I was in high school when the terrorist attacks on the World Trade Center occurred. My high school was a 15 minute walk from World Trade, so I basically had the perfect view of the horrors of that day. For a long time after that I was terrified. Partially because the event left me with anxiety and PTSD like symptoms that still overshadow me to this day. That entire time in my life was an absolute blur, and if it weren't for some of the people I had around me during that time I don't think I would have made it through with my sanity in tact.
I was born and raised in Downtown Manhattan, on the Bowery, near where CBGB's used to be. For about a month after the attacks I could smell the smolder from my neighborhood. It's really eerie to think what those smells really were.
This year more then any other year I feel overburdened by it. I didn't lose anyone that day; no one I knew died. I know some of the firefighters and police officers from my neighborhood died that day doing their jobs, but no one I knew on a personal level. It really was the day I felt like an adult. I really had no choice but to feel like that.

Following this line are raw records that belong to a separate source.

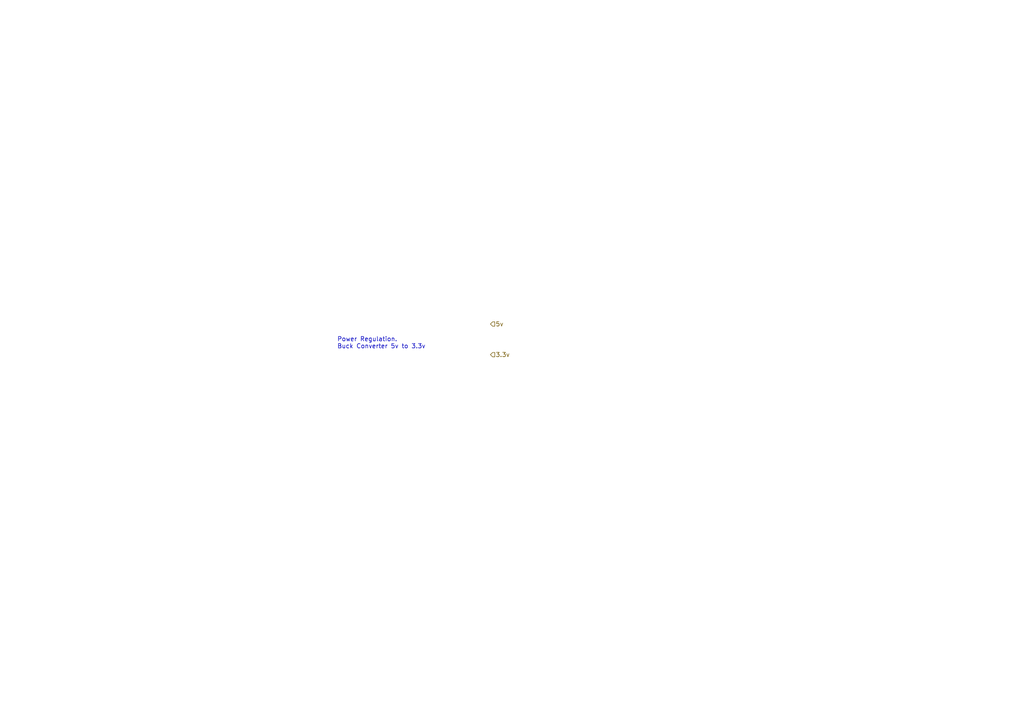
<source format=kicad_sch>
(kicad_sch
	(version 20250114)
	(generator "eeschema")
	(generator_version "9.0")
	(uuid "f14782a9-74f0-4b79-b235-64b38935fcc4")
	(paper "A4")
	(lib_symbols)
	(text "Power Regulation.\nBuck Converter 5v to 3.3v\n"
		(exclude_from_sim no)
		(at 97.79 99.568 0)
		(effects
			(font
				(size 1.27 1.27)
			)
			(justify left)
		)
		(uuid "9465db75-1792-401f-bad5-ceb4816ae4a0")
	)
	(hierarchical_label "3.3v"
		(shape input)
		(at 142.24 102.87 0)
		(effects
			(font
				(size 1.27 1.27)
			)
			(justify left)
		)
		(uuid "9b32d2cf-97f6-491a-86fb-388101641b9e")
	)
	(hierarchical_label "5v"
		(shape input)
		(at 142.24 93.98 0)
		(effects
			(font
				(size 1.27 1.27)
			)
			(justify left)
		)
		(uuid "bb6e74f4-ec74-4d40-9ebe-00f80b06a840")
	)
)

</source>
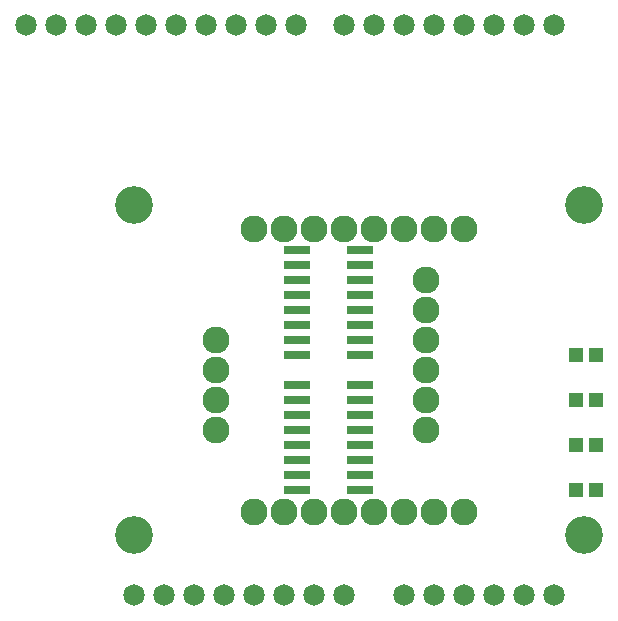
<source format=gts>
G04 DipTrace 2.3.1.0*
%INminishiftjig_TopMask.gts*%
%MOIN*%
%ADD21C,0.126*%
%ADD27R,0.0866X0.0315*%
%ADD29R,0.0512X0.0472*%
%ADD31C,0.0899*%
%ADD33C,0.0719*%
%FSLAX44Y44*%
G04*
G70*
G90*
G75*
G01*
%LNTopMask*%
%LPD*%
D33*
X8187Y4937D3*
X9187D3*
X10187D3*
X11187D3*
X12187D3*
X13187D3*
X14187D3*
X15187D3*
X17187D3*
X18187D3*
X19187D3*
X20187D3*
X21187D3*
X22187D3*
Y23937D3*
X21187D3*
X20187D3*
X19187D3*
X18187D3*
X17187D3*
X16187D3*
X15187D3*
X13587D3*
X12587D3*
X11587D3*
X10587D3*
X9587D3*
X8587D3*
X7587D3*
X6587D3*
X5587D3*
X4587D3*
D31*
X12187Y7713D3*
X13187D3*
X14187D3*
X15187D3*
X16187D3*
X17187D3*
X18187D3*
X19187D3*
Y17161D3*
X18187D3*
X17187D3*
X16187D3*
X15187D3*
X14187D3*
X13187D3*
X12187D3*
X17937Y14437D3*
Y13437D3*
D29*
X22937Y9937D3*
X23606D3*
X22937Y11437D3*
X23606D3*
X22937Y12937D3*
X23606D3*
D21*
X23187Y17937D3*
Y6937D3*
X8187Y17937D3*
Y6937D3*
D29*
X22937Y8437D3*
X23606D3*
D31*
X17937Y15437D3*
X10937Y10437D3*
X17937D3*
Y12437D3*
X10937Y13437D3*
Y12437D3*
X17937Y11437D3*
X10937D3*
D27*
X15750Y8437D3*
Y8937D3*
Y9437D3*
Y9937D3*
Y10437D3*
Y10937D3*
Y11437D3*
Y11937D3*
X13624D3*
Y11437D3*
Y10937D3*
Y10437D3*
Y9937D3*
Y9437D3*
Y8937D3*
Y8437D3*
Y16437D3*
Y15937D3*
Y15437D3*
Y14937D3*
Y14437D3*
Y13937D3*
Y13437D3*
Y12937D3*
X15750D3*
Y13437D3*
Y13937D3*
Y14437D3*
Y14937D3*
Y15437D3*
Y15937D3*
Y16437D3*
M02*

</source>
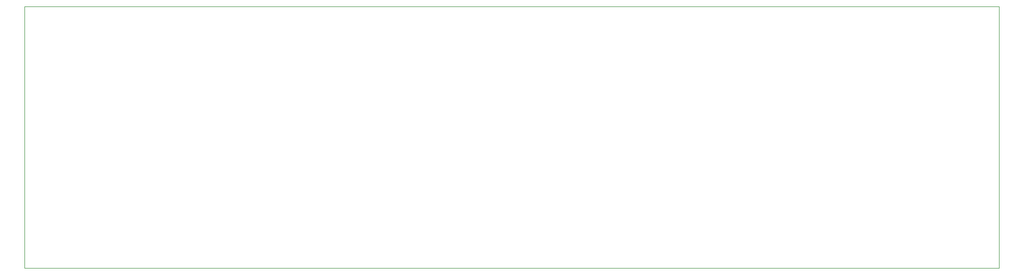
<source format=gbr>
%TF.GenerationSoftware,KiCad,Pcbnew,9.0.4-9.0.4-0~ubuntu24.04.1*%
%TF.CreationDate,2025-09-22T11:21:34-04:00*%
%TF.ProjectId,car-control,6361722d-636f-46e7-9472-6f6c2e6b6963,rev?*%
%TF.SameCoordinates,Original*%
%TF.FileFunction,Profile,NP*%
%FSLAX46Y46*%
G04 Gerber Fmt 4.6, Leading zero omitted, Abs format (unit mm)*
G04 Created by KiCad (PCBNEW 9.0.4-9.0.4-0~ubuntu24.04.1) date 2025-09-22 11:21:34*
%MOMM*%
%LPD*%
G01*
G04 APERTURE LIST*
%TA.AperFunction,Profile*%
%ADD10C,0.100000*%
%TD*%
G04 APERTURE END LIST*
D10*
X74930000Y-49530000D02*
X240030000Y-49530000D01*
X240030000Y-93980000D01*
X74930000Y-93980000D01*
X74930000Y-49530000D01*
M02*

</source>
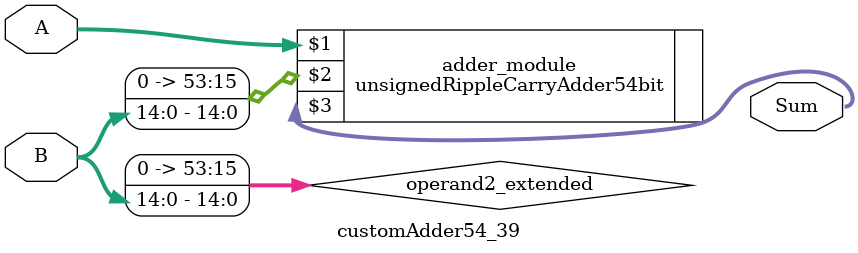
<source format=v>
module customAdder54_39(
                        input [53 : 0] A,
                        input [14 : 0] B,
                        
                        output [54 : 0] Sum
                );

        wire [53 : 0] operand2_extended;
        
        assign operand2_extended =  {39'b0, B};
        
        unsignedRippleCarryAdder54bit adder_module(
            A,
            operand2_extended,
            Sum
        );
        
        endmodule
        
</source>
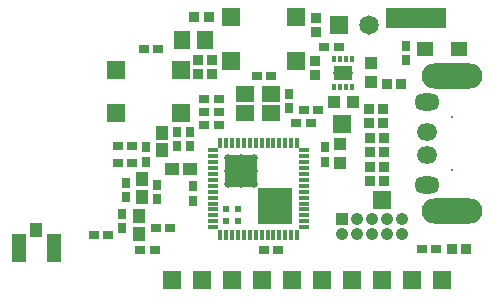
<source format=gbs>
G04 Layer_Color=16711935*
%FSLAX25Y25*%
%MOIN*%
G70*
G01*
G75*
%ADD80R,0.20079X0.06693*%
%ADD83R,0.06457X0.06457*%
%ADD84C,0.04095*%
%ADD85R,0.04095X0.04095*%
%ADD86C,0.06457*%
%ADD87O,0.20236X0.08425*%
%ADD88C,0.00945*%
%ADD89O,0.08425X0.05669*%
%ADD90O,0.06850X0.05669*%
%ADD91C,0.02520*%
%ADD92R,0.03701X0.02913*%
%ADD93R,0.03701X0.03307*%
%ADD94R,0.03307X0.03701*%
%ADD95R,0.05669X0.06457*%
%ADD96R,0.02913X0.03701*%
%ADD97R,0.06457X0.06457*%
%ADD98R,0.04488X0.04488*%
%ADD99R,0.04488X0.04488*%
%ADD100R,0.06063X0.05276*%
%ADD101R,0.11457X0.11969*%
%ADD102O,0.03386X0.01535*%
%ADD103O,0.01535X0.03386*%
%ADD104R,0.10866X0.10866*%
%ADD105R,0.01929X0.01929*%
%ADD106R,0.04488X0.04882*%
%ADD107R,0.04882X0.04488*%
%ADD108R,0.01384X0.02369*%
%ADD109R,0.06306X0.05124*%
%ADD110R,0.05472X0.04685*%
%ADD111R,0.04685X0.09213*%
%ADD112R,0.04488X0.04685*%
D80*
X173619Y81537D02*
D03*
D83*
X142224Y-5965D02*
D03*
X132224D02*
D03*
X162224D02*
D03*
X152224D02*
D03*
X122224D02*
D03*
X112224D02*
D03*
X102224D02*
D03*
X92224D02*
D03*
X162402Y20669D02*
D03*
X182224Y-5965D02*
D03*
X172224D02*
D03*
X149114Y46161D02*
D03*
X148129Y79212D02*
D03*
D84*
X168898Y14370D02*
D03*
X163898D02*
D03*
X158898D02*
D03*
X153898D02*
D03*
X148898Y9370D02*
D03*
X153898D02*
D03*
X158898D02*
D03*
X163898D02*
D03*
X168898D02*
D03*
D85*
X148898Y14370D02*
D03*
D86*
X158129Y79212D02*
D03*
D87*
X185728Y62106D02*
D03*
Y17224D02*
D03*
D88*
Y48524D02*
D03*
Y30807D02*
D03*
D89*
X177461Y25886D02*
D03*
Y53445D02*
D03*
D90*
Y35728D02*
D03*
Y43602D02*
D03*
D91*
X119620Y34759D02*
D03*
X115289D02*
D03*
X110958D02*
D03*
X119620Y30428D02*
D03*
X115289D02*
D03*
X110958Y30428D02*
D03*
X119620Y26097D02*
D03*
X115289D02*
D03*
X110958D02*
D03*
X131037Y22948D02*
D03*
X126706D02*
D03*
X122376D02*
D03*
X131037Y18617D02*
D03*
X126706D02*
D03*
X122376D02*
D03*
X131037Y14286D02*
D03*
X126706D02*
D03*
X122376D02*
D03*
X151378Y63090D02*
D03*
X147441D02*
D03*
D92*
X86494Y4133D02*
D03*
X81770D02*
D03*
X83071Y71161D02*
D03*
X87795D02*
D03*
X180315Y4331D02*
D03*
X175591D02*
D03*
X127657Y4134D02*
D03*
X122933D02*
D03*
X107809Y45782D02*
D03*
X103084D02*
D03*
X86811Y11417D02*
D03*
X91535D02*
D03*
X74311Y32972D02*
D03*
X79035D02*
D03*
X79069Y38696D02*
D03*
X74344D02*
D03*
X66321Y8954D02*
D03*
X71045D02*
D03*
X107809Y54444D02*
D03*
X103084D02*
D03*
X107809Y50113D02*
D03*
X103084D02*
D03*
X120638Y61992D02*
D03*
X125362D02*
D03*
X136155Y50900D02*
D03*
X140880D02*
D03*
X133793Y46570D02*
D03*
X138517D02*
D03*
X143110Y71752D02*
D03*
X147835D02*
D03*
D93*
X99777Y81672D02*
D03*
X104501D02*
D03*
X190256Y4331D02*
D03*
X185531D02*
D03*
X162894Y41535D02*
D03*
X158169D02*
D03*
X162894Y36811D02*
D03*
X158169D02*
D03*
X164075Y59547D02*
D03*
X168799D02*
D03*
D94*
X140220Y76751D02*
D03*
Y81476D02*
D03*
X105682Y67601D02*
D03*
Y62877D02*
D03*
X162697Y46457D02*
D03*
Y51181D02*
D03*
X157972Y51181D02*
D03*
Y46457D02*
D03*
X100958Y67601D02*
D03*
Y62877D02*
D03*
X139961Y67027D02*
D03*
Y62303D02*
D03*
X162992Y27165D02*
D03*
Y31890D02*
D03*
X158268Y31890D02*
D03*
Y27165D02*
D03*
D95*
X103223Y73997D02*
D03*
X95742D02*
D03*
D96*
X170177Y67421D02*
D03*
Y72146D02*
D03*
X87303Y20965D02*
D03*
Y25689D02*
D03*
X83760Y38287D02*
D03*
Y33563D02*
D03*
X75787Y16043D02*
D03*
Y11319D02*
D03*
X77067Y26575D02*
D03*
Y21850D02*
D03*
X94029Y43420D02*
D03*
Y38696D02*
D03*
X98360Y43420D02*
D03*
Y38696D02*
D03*
X99147Y20585D02*
D03*
Y25310D02*
D03*
X131431Y51294D02*
D03*
Y56018D02*
D03*
X143242Y38302D02*
D03*
Y33577D02*
D03*
D97*
X133529Y67207D02*
D03*
Y81774D02*
D03*
X111875Y67207D02*
D03*
X111875Y81774D02*
D03*
X95153Y49692D02*
D03*
Y64259D02*
D03*
X73499Y49692D02*
D03*
X73499Y64259D02*
D03*
D98*
X158563Y60138D02*
D03*
Y66437D02*
D03*
X148360Y33184D02*
D03*
Y39483D02*
D03*
D99*
X152756Y53347D02*
D03*
X146457D02*
D03*
D100*
X116506Y49690D02*
D03*
X125167Y55990D02*
D03*
X125167Y49690D02*
D03*
X116506Y55990D02*
D03*
D101*
X126706Y18617D02*
D03*
D102*
X136470Y37318D02*
D03*
Y35349D02*
D03*
Y33381D02*
D03*
Y31412D02*
D03*
Y29444D02*
D03*
Y27475D02*
D03*
Y25507D02*
D03*
Y23538D02*
D03*
Y21570D02*
D03*
Y19601D02*
D03*
Y17633D02*
D03*
Y15664D02*
D03*
Y13696D02*
D03*
Y11727D02*
D03*
X105919D02*
D03*
Y13696D02*
D03*
Y15664D02*
D03*
Y17633D02*
D03*
Y19601D02*
D03*
Y21570D02*
D03*
Y23538D02*
D03*
Y25507D02*
D03*
Y27475D02*
D03*
Y29444D02*
D03*
Y31412D02*
D03*
Y33381D02*
D03*
Y35349D02*
D03*
Y37318D02*
D03*
D103*
X133990Y9247D02*
D03*
X132021D02*
D03*
X130053D02*
D03*
X128084D02*
D03*
X126116D02*
D03*
X124147D02*
D03*
X122179D02*
D03*
X120210D02*
D03*
X118242D02*
D03*
X116273D02*
D03*
X114305D02*
D03*
X112336D02*
D03*
X110368D02*
D03*
X108399D02*
D03*
Y39798D02*
D03*
X110368D02*
D03*
X112336D02*
D03*
X114305D02*
D03*
X116273D02*
D03*
X118242D02*
D03*
X120210D02*
D03*
X122179D02*
D03*
X124147D02*
D03*
X126116D02*
D03*
X128084D02*
D03*
X130053D02*
D03*
X132021D02*
D03*
X133990D02*
D03*
D104*
X115289Y30428D02*
D03*
D105*
X114305Y17633D02*
D03*
X110368D02*
D03*
X114305Y13696D02*
D03*
X110368D02*
D03*
D106*
X81168Y15340D02*
D03*
Y9434D02*
D03*
X82185Y27657D02*
D03*
Y21752D02*
D03*
X88911Y43223D02*
D03*
Y37318D02*
D03*
D107*
X98163Y31215D02*
D03*
X92258D02*
D03*
D108*
X152362Y58563D02*
D03*
X150394D02*
D03*
X148425D02*
D03*
X146457D02*
D03*
Y67618D02*
D03*
X148425Y67618D02*
D03*
X150394D02*
D03*
X152362D02*
D03*
D109*
X149409Y63090D02*
D03*
D110*
X187894Y71260D02*
D03*
X176673D02*
D03*
D111*
X41240Y4823D02*
D03*
X52854D02*
D03*
D112*
X47047Y10827D02*
D03*
M02*

</source>
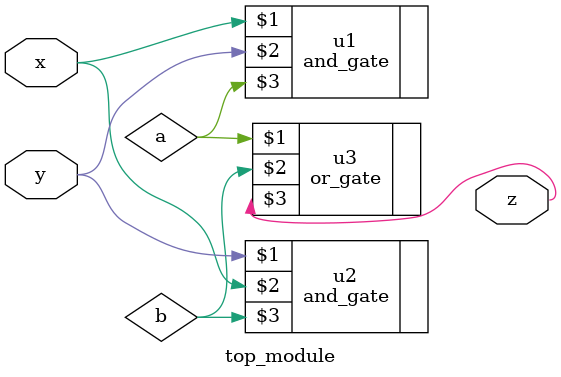
<source format=sv>
module top_module(
    input x,
    input y,
    output z);

    wire a, b;
    
    // First Gate
    and_gate u1(x, y, a);
    
    // Second Gate
    and_gate u2(y, x, b);
    
    // Third Gate
    or_gate u3(a, b, z);
    
endmodule

</source>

But yeah, even with all that, I think this feeling of being "overburdened" is because in a way I'm fed up carrying the weight of 9/11 on my shoulders. I mean that with no disrespect to everyone who suffered and died, but, I feel like this is the year I can finally say it's just another day for me. For too many years I left myself mourn and relive the events of what happened, and over thought my actions and the actions of others, that this day was almost like a beast I had to feed in to. I kept feeding it negative thoughts and making it stronger.
All New Yorkers have a 9/11 story. But I think a lot of us have let that day really dictate how we live our lives, even now, on some subconscious level. Now that I'm in college again, and I have my job, and my other responsibilities, I don't have the urge to continuously re-watch footage, or even go through my old journal to revisit my old thoughts like I used to. I feel like I've moved on.
9/11 was the worst day of my life, but that was so many lifetimes ago. Never forget, but don't forget to move on; right?